This is a question I have been pondering for some time now. How is a particular fighting game considered great and another shitty? Is has been proven balance, and all characters being viable does not make a great game. So how do you classify a great game?
For me I came up with categories it has to fit into to make it great.
Cool Factor Game: This means when you first started playing it you have this feeling of this game in general is just plain cool. Maybe it's the way they look, maybe it's the way the moves look, but something about the games look makes you want to play it immediately.
Cool Factor Character: This is the same thing but more centralized. A game can look cool, but if you can't find one character that speaks to you with the way he throws out moves, then it can kill the game.
Play Control Game: This is how the game feels in general. How accessible is it to you. Can you preform what you want to preform in the game? Is there a small ceiling for learning or can you spend years playing the game and still find yourself learning something new? Most of the time from what I hear this is what makes or breaks the game.

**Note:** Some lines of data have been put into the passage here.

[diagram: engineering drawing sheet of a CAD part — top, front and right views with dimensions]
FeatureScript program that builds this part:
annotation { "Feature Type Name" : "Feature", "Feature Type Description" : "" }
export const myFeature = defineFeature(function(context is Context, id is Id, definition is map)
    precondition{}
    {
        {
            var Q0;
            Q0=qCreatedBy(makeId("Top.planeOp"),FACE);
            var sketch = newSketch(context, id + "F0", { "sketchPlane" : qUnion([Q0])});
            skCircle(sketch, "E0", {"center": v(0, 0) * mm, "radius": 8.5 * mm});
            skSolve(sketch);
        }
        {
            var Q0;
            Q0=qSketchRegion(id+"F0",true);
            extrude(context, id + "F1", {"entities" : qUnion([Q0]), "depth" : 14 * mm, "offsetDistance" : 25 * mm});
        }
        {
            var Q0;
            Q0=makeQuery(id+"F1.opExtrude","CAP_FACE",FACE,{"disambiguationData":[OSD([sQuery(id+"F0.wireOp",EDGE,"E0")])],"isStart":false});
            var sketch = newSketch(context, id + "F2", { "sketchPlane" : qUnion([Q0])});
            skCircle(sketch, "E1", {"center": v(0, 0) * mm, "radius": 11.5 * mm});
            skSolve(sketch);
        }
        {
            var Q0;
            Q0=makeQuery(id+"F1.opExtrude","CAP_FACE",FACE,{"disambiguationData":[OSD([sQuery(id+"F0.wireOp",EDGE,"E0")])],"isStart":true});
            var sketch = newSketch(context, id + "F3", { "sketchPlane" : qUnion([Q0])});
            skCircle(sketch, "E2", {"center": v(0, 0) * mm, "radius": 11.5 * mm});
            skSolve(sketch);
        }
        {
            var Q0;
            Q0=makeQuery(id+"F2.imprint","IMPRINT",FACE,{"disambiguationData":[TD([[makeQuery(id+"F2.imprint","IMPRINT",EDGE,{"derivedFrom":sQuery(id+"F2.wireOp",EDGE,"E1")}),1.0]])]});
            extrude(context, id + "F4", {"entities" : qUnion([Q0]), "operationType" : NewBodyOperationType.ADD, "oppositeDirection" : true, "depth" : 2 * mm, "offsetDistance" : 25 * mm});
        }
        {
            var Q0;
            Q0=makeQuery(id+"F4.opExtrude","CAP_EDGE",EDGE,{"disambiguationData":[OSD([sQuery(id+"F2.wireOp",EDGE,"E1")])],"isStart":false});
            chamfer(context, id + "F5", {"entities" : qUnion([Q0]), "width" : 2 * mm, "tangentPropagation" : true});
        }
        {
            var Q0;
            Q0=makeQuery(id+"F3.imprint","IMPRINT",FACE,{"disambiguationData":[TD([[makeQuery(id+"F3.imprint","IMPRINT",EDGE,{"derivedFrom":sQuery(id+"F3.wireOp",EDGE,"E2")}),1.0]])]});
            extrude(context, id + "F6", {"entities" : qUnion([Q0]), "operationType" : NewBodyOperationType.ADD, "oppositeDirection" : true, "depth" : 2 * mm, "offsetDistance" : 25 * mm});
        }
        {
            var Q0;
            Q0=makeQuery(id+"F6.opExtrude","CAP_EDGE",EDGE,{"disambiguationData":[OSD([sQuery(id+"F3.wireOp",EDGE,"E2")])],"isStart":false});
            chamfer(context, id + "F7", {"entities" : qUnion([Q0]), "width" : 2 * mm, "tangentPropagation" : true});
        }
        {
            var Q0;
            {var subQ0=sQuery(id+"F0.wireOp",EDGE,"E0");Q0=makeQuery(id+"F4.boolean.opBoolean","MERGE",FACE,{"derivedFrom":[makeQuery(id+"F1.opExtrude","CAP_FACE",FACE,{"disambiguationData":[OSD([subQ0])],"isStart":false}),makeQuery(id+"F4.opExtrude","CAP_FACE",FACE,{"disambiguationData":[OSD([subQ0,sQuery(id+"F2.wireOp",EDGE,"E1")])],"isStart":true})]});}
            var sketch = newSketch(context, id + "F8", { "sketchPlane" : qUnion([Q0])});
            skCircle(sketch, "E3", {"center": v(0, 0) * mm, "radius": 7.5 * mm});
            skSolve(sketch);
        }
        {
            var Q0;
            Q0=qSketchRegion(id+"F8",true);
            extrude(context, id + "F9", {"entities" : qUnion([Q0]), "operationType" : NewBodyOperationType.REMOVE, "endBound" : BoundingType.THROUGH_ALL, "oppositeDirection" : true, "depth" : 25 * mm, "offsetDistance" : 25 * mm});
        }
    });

Play Control Character: Again Same thing just more centralized. If you can't find a specific character you like play control wise, the game is going to be short lived. No matter how good the play control is in the game. You have to be able to latch on to at least 1 character.
Story and Bosses: Although the story in most fighting game is laughable at best it still needs to give you either a story that you like or bosses that are cool. If you get both, then all the better. If you get neither though it's hard to get yourself to play the game over and over again.

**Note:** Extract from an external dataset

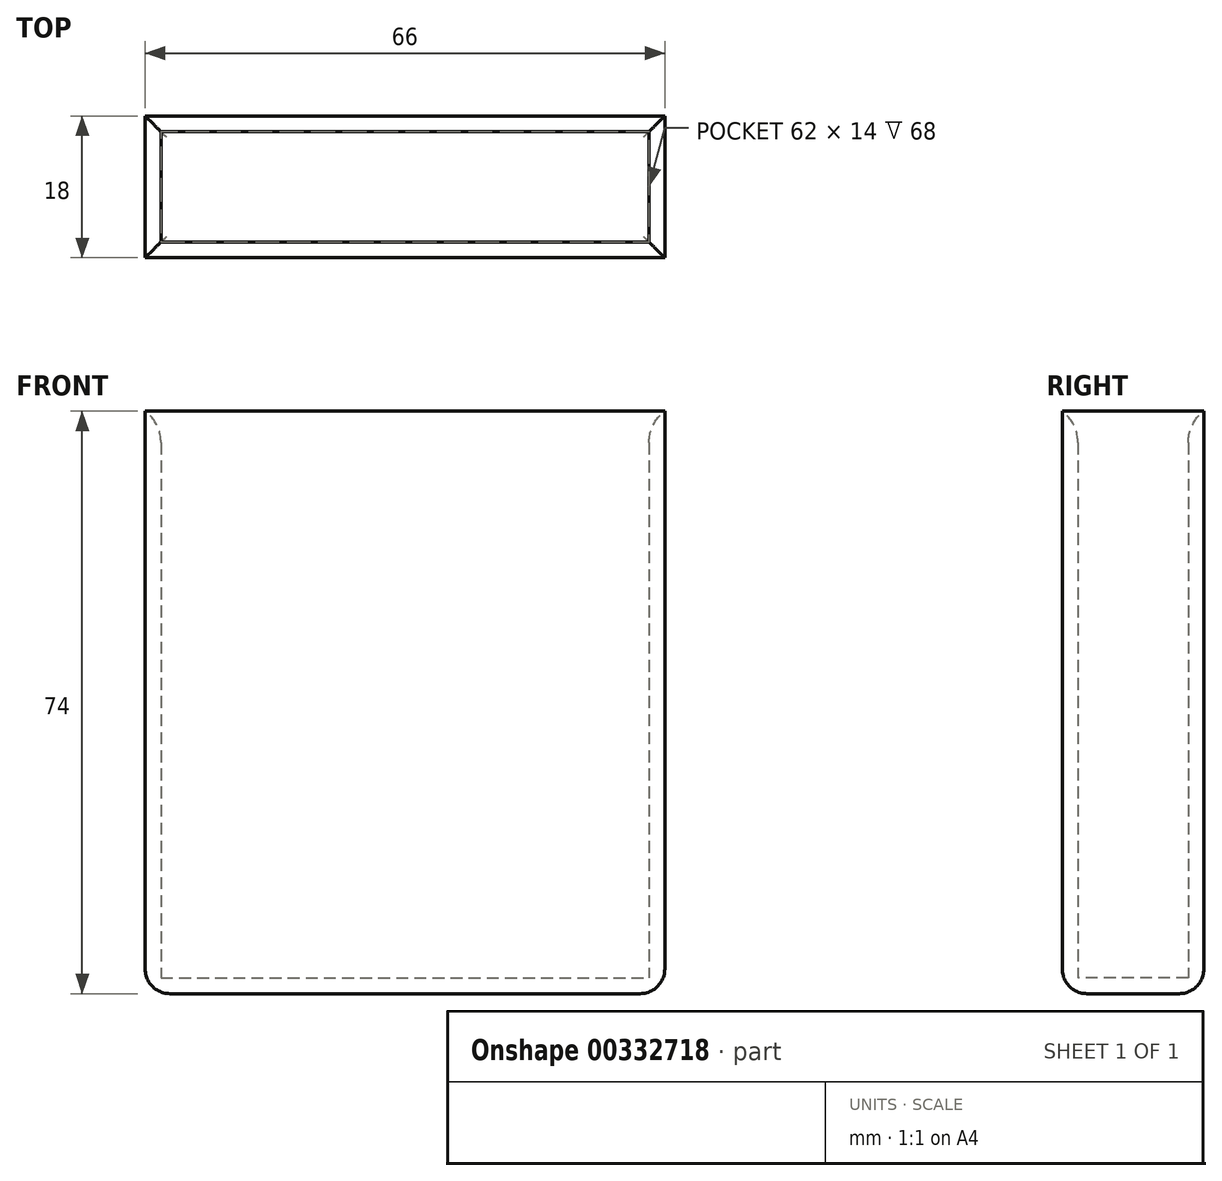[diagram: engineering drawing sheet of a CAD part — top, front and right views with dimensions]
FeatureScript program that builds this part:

Those are the categories I thought of. To show examples I took 2 games that propelled me into liking the fighting games I like.
Street Fighter 2 The World Warrior: This game has many incarnations, but the original was what made me really get into fighting games in general. I was lucky to be able to play it when it first came out. The characters looked like nothing I've ever seen. Fireball projectiles, Spinning Piledrivers, Stretching Limbs this game was amazing to play and watch. I fell in love with Ryu but couldn't play him for crap. Luckily Chun Li was easy to get into and Guile was a 2nd character you could play without knowing any specials. The one thing about Street Fighter II WW was it was made to use characters without knowing specials and still have a chance at winning. Compared to how future games go that is very rare to see in fighters. Once I played for a while I learned to like it more and more as I figured out Ryu and many of the other characters. To this very day, 20-21 years later I still find myself going back to it on Supercade and getting a match or 2 in online.
King of Fighters 96 I played 95 but at the time found it to have a strict play control style with supers that some seemed next to impossible to do. When KOF 96 came out all that was thrown out the window. Now I can play a game that had many characters I found cool before but now were fun to use. The KOF style itself was already interesting to me. 3 on 3 battles were something I've never seen before and they had characters I loved from past SNK games. The new graphics seemed an improvement over 95 and really made the game feel smoother in a certain way. The music for most of the characters was amazing and it's still a soundtrack I like to listen to. The biggest thing that REALLY made me feel in love with KOF '96 was the bosses. 1st you get the boss team in Geese Howard, Wolfgang Krauser, and Mr. Big. That was cool enough, but they each get their own boss music on a floating stage that was pretty cool. After them you get Chizuru and she was fun to play. The is she coming at you or is it her shadow was nothing I've ever seen before. And if that wasn't enough you get Goenitz at the end just his looks was cool enough but the hurricane pillars out of nowhere and sheer violent moves when he did fight you at close range makes him one of the most loved SNK bosses of all time. I think this is the one fighting game I actually prefer to play through arcade mode almost more then playing someone else. That's an amazing accomplishment for a fighting game.